The establishment of a community fund to help turn underused properties into housing is one of three recommendations an Edmonton taskforce is giving to city council following last year’s declaration of a homelessness and housing emergency.

The $1.5-million fund would “effectively incent” owners of underutilized property to consider new ways to transform them into housing, said Nick Lilley, co-chair of the city’s Community Revitalization Taskforce.

“This is not the funding that’s going to make all of that happen in one shot,” Lilley told media on Monday at city hall.

“Really, the idea is to incent that initial consideration, the feasibility study, the pre-development consideration that goes to evaluating whether there is a possibility that this could be sustainable, long-serving housing.”
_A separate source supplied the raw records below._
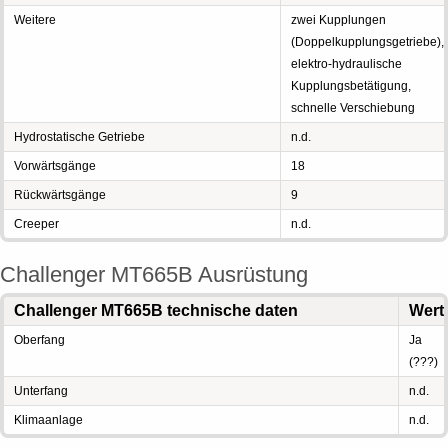
Weitere
zwei Kupplungen
(Doppelkupplungsgetriebe),
elektro-hydraulische
Kupplungsbetätigung,
schnelle Verschiebung
Hydrostatische Getriebe
n.d.
Vorwärtsgänge
18
Rückwärtsgänge
9
Creeper
n.d.
Challenger MT665B Ausrüstung
Challenger MT665B technische daten
Wert
Oberfang
Ja
(???)
Unterfang
n.d.
Klimaanlage
n.d.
The other two recommendations city council will consider when it meets next week are approving $1 million toward a bridge between housing platforms – a shared digital space that would connect housing providers with social service agencies – and another $1 million to establish a peer support service for vulnerable tenants.

Lilley said the task force looked at what other cities do to better coordinate housing platforms when deciding to suggest city council consider funding the bridge.

“This did feel like a gap, less so in terms of how we are coordinating our response for those who are currently unhoused, more so the response to those who are vulnerably housed as it stands to date, maybe the at-risk-of-becoming unhoused, and some of the supports and coordination that is ongoing but seemingly could be improved upon with a platform such as this,” he said.

Coun. Erin Rutherford – also a member of the 17-person group made up of members from housing service agencies, academia and business – said if city council OKs the recommendations, they’re meant to “be actionable” but didn’t give a firm timeline, only that they would like them to be “out in the community sooner rather than later.”